A look at the car insurance mandatory disclosure regarding Vermont moving violations; inside the details

When a motorist is issued a traffic ticket, there are two major concerns; points on license, and, insurance consequences.  Although some may hope that since they live outside Vermont, their home state insurance adjuster may not pick up on the violation.  Although there have been instances of missed violations in the past, a recent look at consumer mandatory disclosures of insurance companies, tell a different story, one that may not be noticeable at first, but over time can lead to substantial financial penalties; the gradual rate increase.

Most insurance companies place drivers in “risk tiers”.  This determination is based on a variety of factors such as driving and accident history, location of residence, age and even credit history.  In the mandatory disclosures it is revealed that “at renewal we review your payment, claim, driving and policy change history to determine if we will adjust your risk tier.”  

Driver history checks however, do not only occur during renewal periods.  The mandatory disclosure further explains that “once we’ve determined your tier, we look at additional information to refine and finalize your rate.”  

This leaves open the possibility for insurance companies to check driving histories at different times during a policy period pursuant to their right to “refine” risk tiers, which they can use as a basis to increase rates.

A Right to Gradually Rise

Although it is clear from the disclosure that “rate[s] will generally change when you “move to a new location, have an accident [or] receive a violation…” what is not clear is exactly how much a motorist’s insurance rates will be impacted.

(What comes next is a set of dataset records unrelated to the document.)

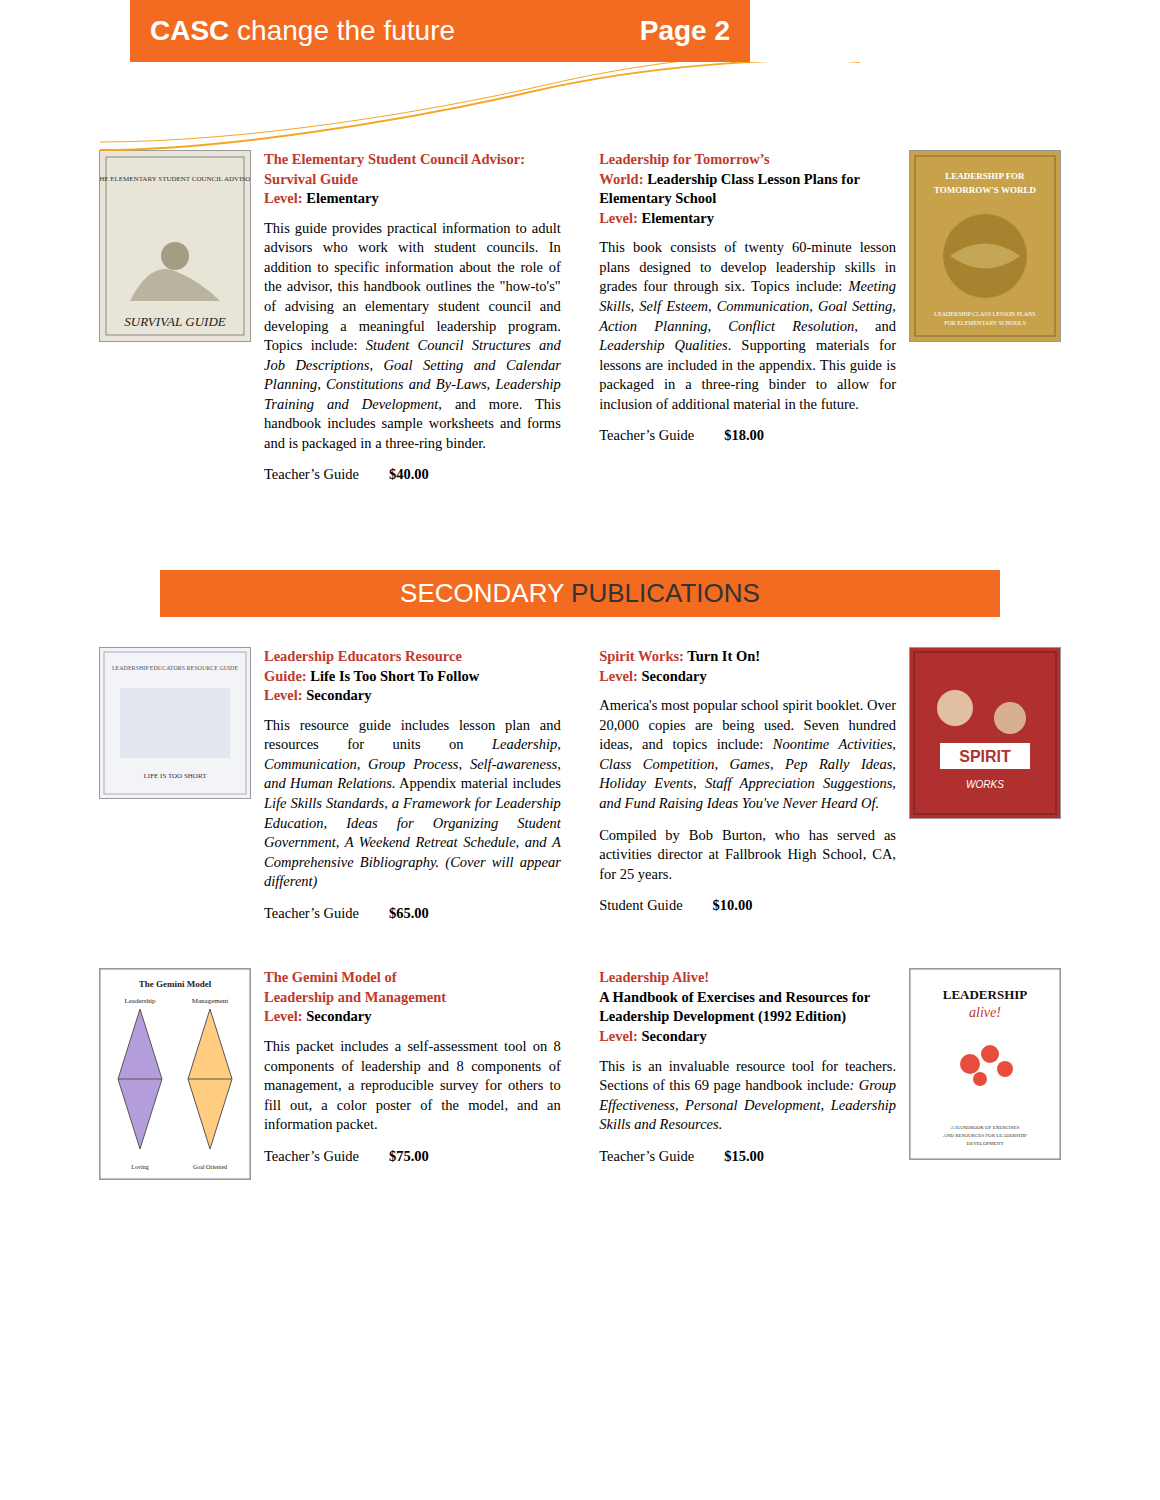CASC change the future
Page 2
The Elementary Student Council Advisor:
Survival Guide
Level: Elementary
This guide provides practical information to adult advisors who work with student councils. In addition to specific information about the role of the advisor, this handbook outlines the "how-to's" of advising an elementary student council and developing a meaningful leadership program. Topics include: Student Council Structures and Job Descriptions, Goal Setting and Calendar Planning, Constitutions and By-Laws, Leadership Training and Development, and more. This handbook includes sample worksheets and forms and is packaged in a three-ring binder.
Teacher’s Guide$40.00
Leadership for Tomorrow’s
World: Leadership Class Lesson Plans for Elementary School
Level: Elementary
This book consists of twenty 60-minute lesson plans designed to develop leadership skills in grades four through six. Topics include: Meeting Skills, Self Esteem, Communication, Goal Setting, Action Planning, Conflict Resolution, and Leadership Qualities. Supporting materials for lessons are included in the appendix. This guide is packaged in a three-ring binder to allow for inclusion of additional material in the future.
Teacher’s Guide$18.00
SECONDARY PUBLICATIONS
Leadership Educators Resource
Guide: Life Is Too Short To Follow
Level: Secondary
This resource guide includes lesson plan and resources for units on Leadership, Communication, Group Process, Self-awareness, and Human Relations. Appendix material includes Life Skills Standards, a Framework for Leadership Education, Ideas for Organizing Student Government, A Weekend Retreat Schedule, and A Comprehensive Bibliography. (Cover will appear different)
Teacher’s Guide$65.00
Spirit Works: Turn It On!
Level: Secondary
America's most popular school spirit booklet. Over 20,000 copies are being used. Seven hundred ideas, and topics include: Noontime Activities, Class Competition, Games, Pep Rally Ideas, Holiday Events, Staff Appreciation Suggestions, and Fund Raising Ideas You've Never Heard Of.
Compiled by Bob Burton, who has served as activities director at Fallbrook High School, CA, for 25 years.
Student Guide$10.00
The Gemini Model of
Leadership and Management
Level: Secondary
This packet includes a self-assessment tool on 8 components of leadership and 8 components of management, a reproducible survey for others to fill out, a color poster of the model, and an information packet.
Teacher’s Guide$75.00
Leadership Alive!
A Handbook of Exercises and Resources for Leadership Development (1992 Edition)
Level: Secondary
This is an invaluable resource tool for teachers. Sections of this 69 page handbook include: Group Effectiveness, Personal Development, Leadership Skills and Resources.
Teacher’s Guide$15.00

A closer look at the disclosure reveals that insurance companies may not raise rates significantly at first.  Instead, they reserve the right to “gradually increase rates over time”.  

Certainly there are benefits to gradual increases however, if the rate increase continues to rise, when does it actually stops rising? This is a question with no answer on the consumer disclosure.

Lives can be busy, hectic and sometimes chaotic.  Most of the time, we just want things to work, without us expending too much effort in understanding the details.  Although understandable, the value of understanding your rights as a consumer and the rights reserved by car insurance companies may come in handy if you are ever issued a Vermont moving violation.

What type of insurance hit can I expect from a Vermont moving violation

The fine and the points associated with a traffic ticket only tell a small part of the total monetary story.  The financial consequences of a Vermont moving violation can encompass much more then the fine itself.  One of the biggest concerns for motorists is what type of rate increase they should expect from their auto insurance if their carrier catches wind that the motorist has been convicted of a Vermont DUI or moving violation.

According to a report written by Bankrate.com a  single speeding ticket alone can carry with it between a 19-23% hike in insurance rates.   While a DUI carries with a 93% hike, while reckless driving such as texting while driving can bring with it rate increases as much as 82%.

What is even worse for those with less the pristine driving records is that if you add up a few of these violations, many insurance companies will refuse to even offer you insurance.

Based on the real and substantial consequences of even the most benign of traffic violations, it is important for motorists to calculate what the actual cost of that Vermont DUI, speeding ticket or reckless driving conviction could bring before determining whether or not it is worth the effort and expense of fighting it in the hopes of mitigating or eliminating the collateral consequences.